WHAT YOU NEED TO DO
Could you please write out each line of the records exactly, minus the pictures?

DATA FOR PROCESSING

========

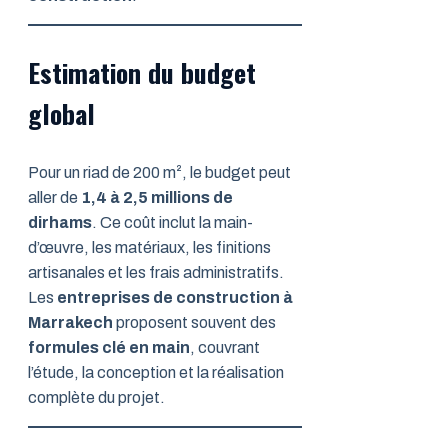
Estimation du budget
global
Pour un riad de 200 m², le budget peut
aller de
1,4 à 2,5 millions de
dirhams
. Ce coût inclut la main-
d’œuvre, les matériaux, les finitions
artisanales et les frais administratifs.
Les
entreprises de construction à
Marrakech
proposent souvent des
formules clé en main
, couvrant
l’étude, la conception et la réalisation
complète du projet.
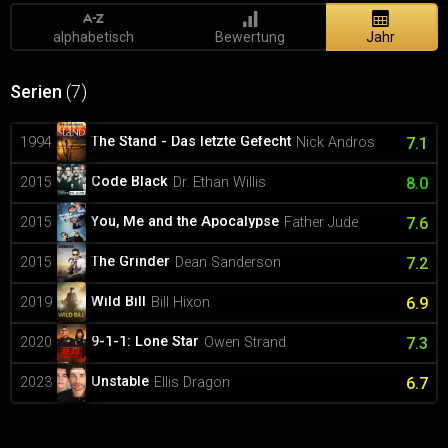
alphabetisch
Bewertung
Jahr
Serien
(7)
The Stand - Das letzte Gefecht
1994
Nick Andros
7.1
Code Black
2015
Dr. Ethan Willis
8.0
You, Me and the Apocalypse
2015
Father Jude
7.6
The Grinder
2015
Dean Sanderson
7.2
Wild Bill
2019
Bill Hixon
6.9
9-1-1: Lone Star
2020
Owen Strand
7.3
Unstable
2023
Ellis Dragon
6.7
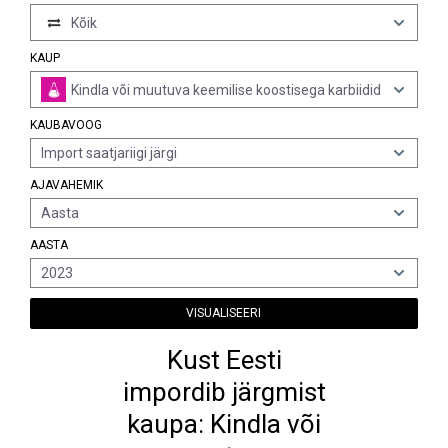
Kõik
KAUP
Kindla või muutuva keemilise koostisega karbiidid
KAUBAVOOG
Import saatjariigi järgi
AJAVAHEMIK
Aasta
AASTA
2023
VISUALISEERI
Kust Eesti
impordib järgmist
kaupa: Kindla või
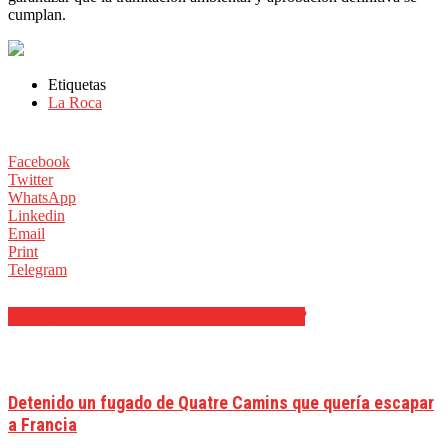
cumplan.
Etiquetas
La Roca
Facebook
Twitter
WhatsApp
Linkedin
Email
Print
Telegram
ARTÍCULOS RELACIONADOS
MÁS DEL AUTOR
Detenido un fugado de Quatre Camins que quería escapar
a Francia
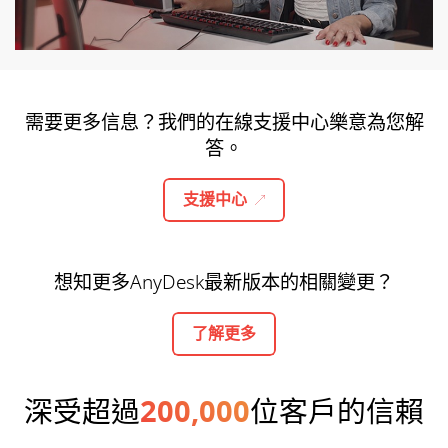
需要更多信息？我們的在線支援中心樂意為您解
答。
支援中心
想知更多AnyDesk最新版本的相關變更？
了解更多
深受超過
200,000
位客戶的信賴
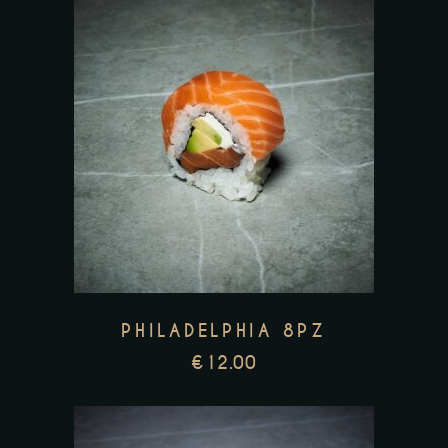
PHILADELPHIA 8PZ
€
12.00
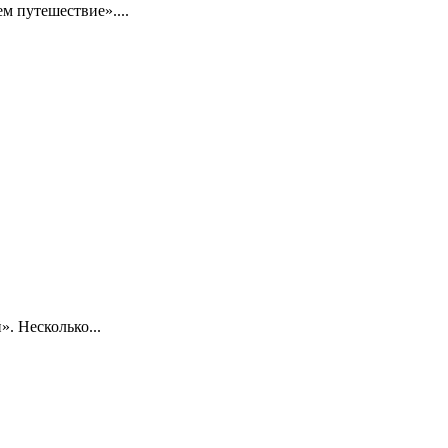
 путешествие»....
. Несколько...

========

EXERCISE OUTPUT
Estimation du budget
global
Pour un riad de 200 m², le budget peut
aller de
1,4 à 2,5 millions de
dirhams
. Ce coût inclut la main-
d’œuvre, les matériaux, les finitions
artisanales et les frais administratifs.
Les
entreprises de construction à
Marrakech
proposent souvent des
formules clé en main
, couvrant
l’étude, la conception et la réalisation
complète du projet.
alphabetisch
Bewertung
Jahr
Serien
(7)
The Stand - Das letzte Gefecht
1994
Nick Andros
7.1
Code Black
2015
Dr. Ethan Willis
8.0
You, Me and the Apocalypse
2015
Father Jude
7.6
The Grinder
2015
Dean Sanderson
7.2
Wild Bill
2019
Bill Hixon
6.9
9-1-1: Lone Star
2020
Owen Strand
7.3
Unstable
2023
Ellis Dragon
6.7
Kõik
KAUP
Kindla või muutuva keemilise koostisega karbiidid
KAUBAVOOG
Import saatjariigi järgi
AJAVAHEMIK
Aasta
AASTA
2023
VISUALISEERI
Kust Eesti
impordib järgmist
kaupa: Kindla või
cumplan.
Etiquetas
La Roca
Facebook
Twitter
WhatsApp
Linkedin
Email
Print
Telegram
ARTÍCULOS RELACIONADOS
MÁS DEL AUTOR
Detenido un fugado de Quatre Camins que quería escapar
a Francia
需要更多信息？我們的在線支援中心樂意為您解
答。
支援中心
想知更多AnyDesk最新版本的相關變更？
了解更多
深受超過
200,000
位客戶的信賴
PHILADELPHIA 8PZ
€
12.00
 путешествие»....
. Несколько...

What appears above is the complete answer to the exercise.